"Be nice to him. . . ."
`That’s what Cathy whispered to me when she first introduced her
husband Luke to the family. At age thirty-six, Cathy had never dated
a lot, and when she met Luke at the bank where they both worked, she
fell hard. We accepted Luke because Cathy was madly in love with
him. But I guess no man would have been good enough for my sister.
Though he worked hard for years at the job my father got him at the
Los Angeles County Sanitation District, Luke was as helpless at home
as one of the babies Cathy cared for. Other than the money he needed
for cigarettes and gas, Luke signed over his paycheck and the
managing of the household to my sister. "Cathy did everything for
him," laughs Lynn, Cathy’s former boss and one of her closest
friends. "Luke did not even know how to make toast."
A petite, flush-faced man with prematurely white hair, Luke was
just a few years older than Cathy and had been married three times
before. He had a number of children from other relationships; some
he was in contact with, others he was not. People assumed because
Luke is white, their interracial marriage put Cathy under extra
pressure to be thin and conform to a Eurocentric precept of beauty.
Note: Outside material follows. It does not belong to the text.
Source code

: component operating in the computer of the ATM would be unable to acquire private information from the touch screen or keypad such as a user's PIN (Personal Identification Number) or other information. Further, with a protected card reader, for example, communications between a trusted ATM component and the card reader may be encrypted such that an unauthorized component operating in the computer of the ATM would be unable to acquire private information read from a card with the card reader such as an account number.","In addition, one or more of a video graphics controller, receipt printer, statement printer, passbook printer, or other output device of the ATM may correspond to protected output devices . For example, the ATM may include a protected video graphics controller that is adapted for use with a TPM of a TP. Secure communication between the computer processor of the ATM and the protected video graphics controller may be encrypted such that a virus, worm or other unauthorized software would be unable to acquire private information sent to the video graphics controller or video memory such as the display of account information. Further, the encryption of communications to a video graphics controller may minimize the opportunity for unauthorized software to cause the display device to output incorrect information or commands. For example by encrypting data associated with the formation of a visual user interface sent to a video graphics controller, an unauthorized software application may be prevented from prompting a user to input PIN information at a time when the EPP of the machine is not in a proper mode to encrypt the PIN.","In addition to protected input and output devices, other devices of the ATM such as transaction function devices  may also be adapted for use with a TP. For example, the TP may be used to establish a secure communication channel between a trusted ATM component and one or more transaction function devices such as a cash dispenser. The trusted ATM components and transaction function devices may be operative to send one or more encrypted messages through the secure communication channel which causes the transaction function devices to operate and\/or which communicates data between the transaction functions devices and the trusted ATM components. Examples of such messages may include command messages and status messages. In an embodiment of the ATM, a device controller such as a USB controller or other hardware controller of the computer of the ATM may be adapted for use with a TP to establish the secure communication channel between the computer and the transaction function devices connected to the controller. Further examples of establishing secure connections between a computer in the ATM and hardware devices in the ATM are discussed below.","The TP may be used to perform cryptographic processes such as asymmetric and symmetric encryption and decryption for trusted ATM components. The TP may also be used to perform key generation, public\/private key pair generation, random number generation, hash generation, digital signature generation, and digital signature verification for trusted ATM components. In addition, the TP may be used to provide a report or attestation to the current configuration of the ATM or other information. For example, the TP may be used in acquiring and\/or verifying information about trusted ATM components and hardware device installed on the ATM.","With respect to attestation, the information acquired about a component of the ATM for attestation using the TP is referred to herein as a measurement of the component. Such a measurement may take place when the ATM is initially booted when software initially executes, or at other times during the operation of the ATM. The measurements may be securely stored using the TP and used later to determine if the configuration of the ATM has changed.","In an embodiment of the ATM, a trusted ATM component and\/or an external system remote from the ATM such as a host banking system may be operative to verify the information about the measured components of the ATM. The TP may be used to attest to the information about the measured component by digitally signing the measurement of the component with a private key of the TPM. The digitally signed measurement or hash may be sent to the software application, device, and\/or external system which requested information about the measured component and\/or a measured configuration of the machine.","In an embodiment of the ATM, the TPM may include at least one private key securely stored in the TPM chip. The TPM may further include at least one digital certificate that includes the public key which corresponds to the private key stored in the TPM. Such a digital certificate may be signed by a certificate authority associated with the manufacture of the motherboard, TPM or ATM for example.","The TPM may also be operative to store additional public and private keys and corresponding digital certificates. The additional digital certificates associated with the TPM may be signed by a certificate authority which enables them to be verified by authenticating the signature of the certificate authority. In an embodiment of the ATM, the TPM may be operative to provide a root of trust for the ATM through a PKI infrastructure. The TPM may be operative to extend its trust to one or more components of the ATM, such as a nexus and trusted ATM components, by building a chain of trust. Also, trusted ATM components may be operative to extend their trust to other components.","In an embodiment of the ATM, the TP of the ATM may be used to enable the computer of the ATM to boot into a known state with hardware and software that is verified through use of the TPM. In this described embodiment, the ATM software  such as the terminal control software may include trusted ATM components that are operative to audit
No one from the outside looking in ever really knows what goes on in
a marriage. I can say however that neither I nor friends and family
ever remember hearing Luke make fun of her weight. "Cathy was heavy
when the two of them met," says Theresa, our sister, "and he loved
Cathy for who she was. Cathy’s weight issues were inside her own
head."
In fact the only times when Cathy was not worried about her
weight was when she was planning her weddings--all three of them to
Luke. Decked out in sweeping size 26 gowns, with yards of lace
trailing behind, Cathy turned into a stunning bride during each of
her "re-commitment" ceremonies. The thrice-repeated matrimonies were
Cathy’s time to be queen for a day with all her fans (i.e., friends
and family) on hand to feed her fantasy of a happily-ever-after
marriage to Luke, her skinny prince in a rented tux. "I just loved
being married," Cathy laughed.
However, not long before she died, Luke and Cathy temporarily
separated and Luke moved in with another woman. While they were
apart, Cathy’s spur-of-the-moment celebrations were fewer, the ring
in my sister’s laugh a bit dimmer. She was consumed with dreaming up
ways to get Luke back home. He eventually did return. But in
hindsight I think Cathy’s rush to surgery, shortly after their
reconciliation, was a kind of matrimonial insurance in case her
husband decided to go missing in action again. Cathy was hoping for
a brand new body and a marriage reborn.